[Opening GIVEN DATA section]

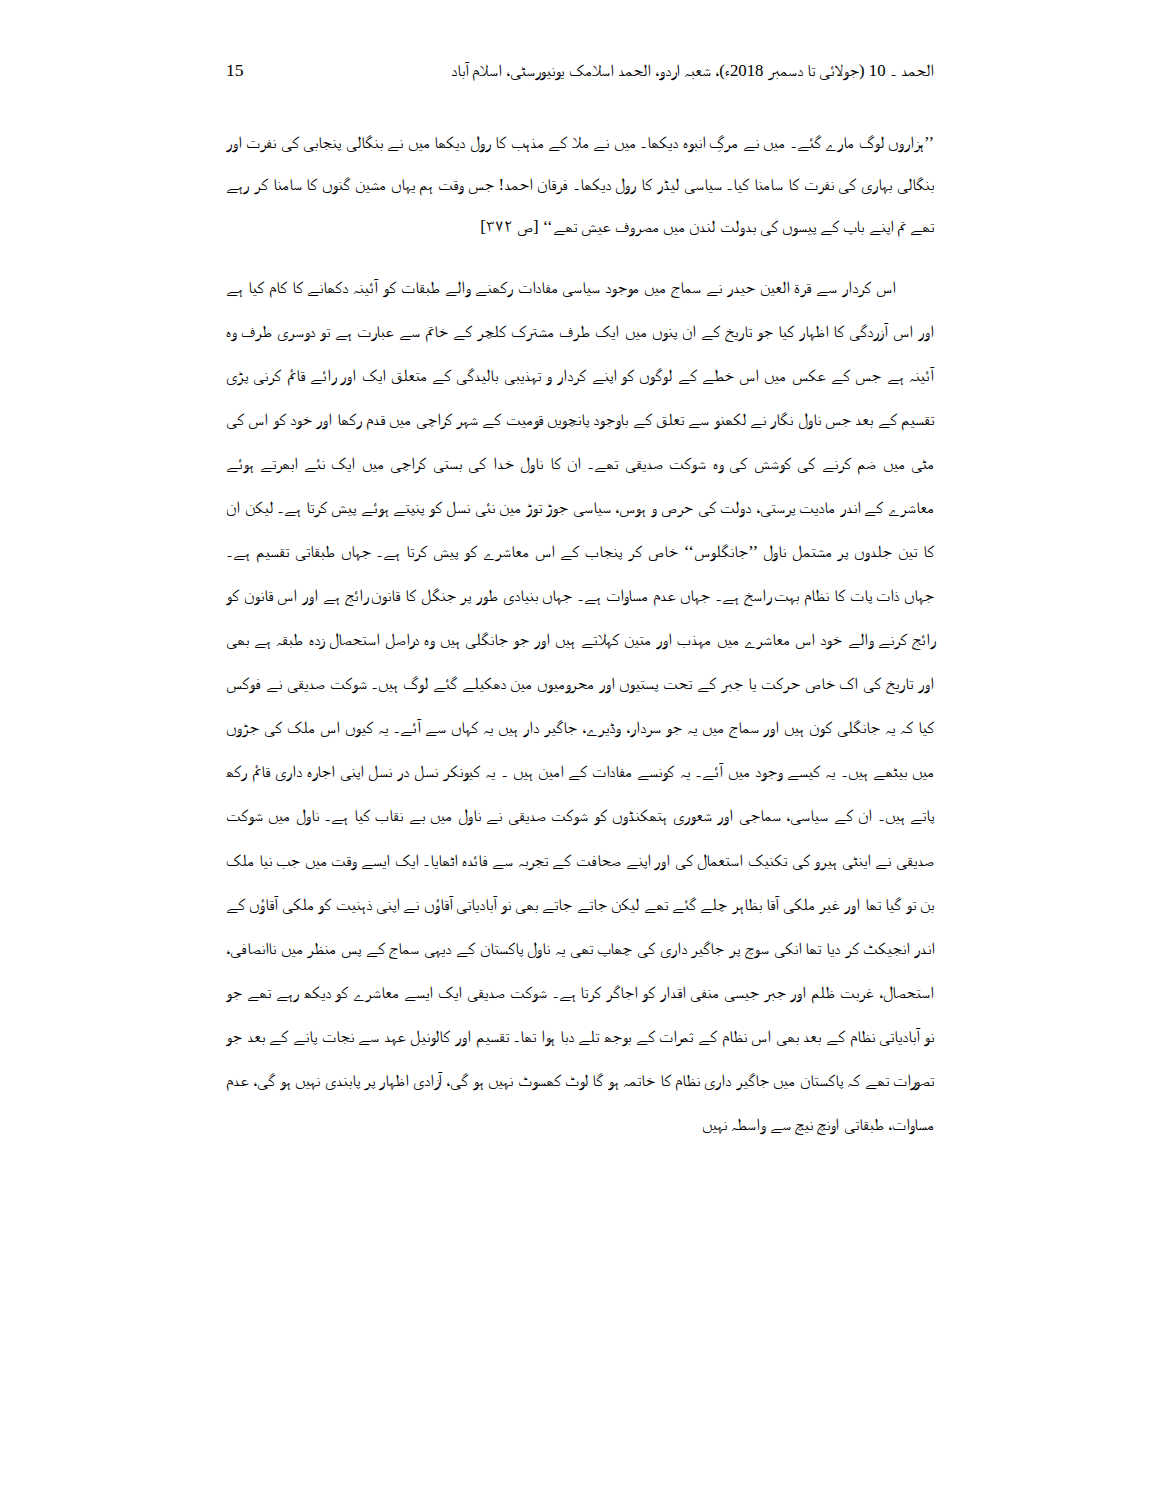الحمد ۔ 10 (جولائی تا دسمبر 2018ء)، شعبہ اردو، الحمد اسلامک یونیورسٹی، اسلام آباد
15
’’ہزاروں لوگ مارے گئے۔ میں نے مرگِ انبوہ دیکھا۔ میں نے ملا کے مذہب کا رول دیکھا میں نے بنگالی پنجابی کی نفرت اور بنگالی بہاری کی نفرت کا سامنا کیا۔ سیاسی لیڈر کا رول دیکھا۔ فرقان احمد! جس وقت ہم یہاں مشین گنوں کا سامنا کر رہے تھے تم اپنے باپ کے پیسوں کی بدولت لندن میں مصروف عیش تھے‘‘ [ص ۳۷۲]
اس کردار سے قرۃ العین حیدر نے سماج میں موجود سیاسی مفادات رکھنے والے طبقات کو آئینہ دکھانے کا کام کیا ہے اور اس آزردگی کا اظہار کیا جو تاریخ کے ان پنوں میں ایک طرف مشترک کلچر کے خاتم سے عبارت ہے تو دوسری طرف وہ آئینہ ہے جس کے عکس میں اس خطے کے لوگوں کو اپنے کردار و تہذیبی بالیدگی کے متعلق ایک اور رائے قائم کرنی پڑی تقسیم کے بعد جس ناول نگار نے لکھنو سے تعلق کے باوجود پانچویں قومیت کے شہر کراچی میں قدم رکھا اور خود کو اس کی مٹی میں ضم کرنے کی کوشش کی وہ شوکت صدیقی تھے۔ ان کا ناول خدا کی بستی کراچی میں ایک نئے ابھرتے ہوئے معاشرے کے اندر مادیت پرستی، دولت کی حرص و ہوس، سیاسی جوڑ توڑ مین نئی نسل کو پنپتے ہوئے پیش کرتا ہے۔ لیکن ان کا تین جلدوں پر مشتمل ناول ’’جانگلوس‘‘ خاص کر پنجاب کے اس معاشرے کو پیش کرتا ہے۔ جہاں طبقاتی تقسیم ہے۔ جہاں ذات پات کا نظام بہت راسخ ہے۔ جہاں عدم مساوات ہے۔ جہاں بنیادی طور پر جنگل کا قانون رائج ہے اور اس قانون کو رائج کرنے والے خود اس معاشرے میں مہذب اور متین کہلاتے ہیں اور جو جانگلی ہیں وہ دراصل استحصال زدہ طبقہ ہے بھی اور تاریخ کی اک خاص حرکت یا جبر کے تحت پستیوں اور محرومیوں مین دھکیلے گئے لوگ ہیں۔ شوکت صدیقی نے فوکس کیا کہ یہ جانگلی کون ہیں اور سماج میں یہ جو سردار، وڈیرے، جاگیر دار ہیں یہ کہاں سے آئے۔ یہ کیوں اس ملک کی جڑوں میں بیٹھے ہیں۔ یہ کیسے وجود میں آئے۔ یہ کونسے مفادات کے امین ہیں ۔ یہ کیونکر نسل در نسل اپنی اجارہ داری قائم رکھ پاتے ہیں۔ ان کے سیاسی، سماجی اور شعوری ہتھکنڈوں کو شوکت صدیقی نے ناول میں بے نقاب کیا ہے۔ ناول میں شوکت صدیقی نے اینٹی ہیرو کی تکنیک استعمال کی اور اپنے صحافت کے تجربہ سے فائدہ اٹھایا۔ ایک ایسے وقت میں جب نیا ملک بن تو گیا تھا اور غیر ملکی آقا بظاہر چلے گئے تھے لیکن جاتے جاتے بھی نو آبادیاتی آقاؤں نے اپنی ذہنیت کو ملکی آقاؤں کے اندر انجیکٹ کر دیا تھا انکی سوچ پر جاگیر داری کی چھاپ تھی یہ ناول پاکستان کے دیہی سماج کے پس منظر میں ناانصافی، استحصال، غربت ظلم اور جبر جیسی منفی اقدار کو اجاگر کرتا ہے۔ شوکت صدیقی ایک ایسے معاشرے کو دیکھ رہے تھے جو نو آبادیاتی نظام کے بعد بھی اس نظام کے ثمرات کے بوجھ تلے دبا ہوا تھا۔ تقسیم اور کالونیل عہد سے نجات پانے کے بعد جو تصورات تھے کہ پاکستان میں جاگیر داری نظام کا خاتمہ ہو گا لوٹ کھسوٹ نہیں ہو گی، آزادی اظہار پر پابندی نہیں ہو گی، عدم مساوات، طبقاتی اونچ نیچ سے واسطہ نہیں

[Closing GIVEN DATA section]

TASK DESCRIPTION. Without any pictures, output exactly the lines from the start of the material through the line that contains "تھے‘‘ [ص ۳۷۲]", and only those.

EXERCISE RESPONSE.
الحمد ۔ 10 (جولائی تا دسمبر 2018ء)، شعبہ اردو، الحمد اسلامک یونیورسٹی، اسلام آباد
15
’’ہزاروں لوگ مارے گئے۔ میں نے مرگِ انبوہ دیکھا۔ میں نے ملا کے مذہب کا رول دیکھا میں نے بنگالی پنجابی کی نفرت اور بنگالی بہاری کی نفرت کا سامنا کیا۔ سیاسی لیڈر کا رول دیکھا۔ فرقان احمد! جس وقت ہم یہاں مشین گنوں کا سامنا کر رہے تھے تم اپنے باپ کے پیسوں کی بدولت لندن میں مصروف عیش تھے‘‘ [ص ۳۷۲]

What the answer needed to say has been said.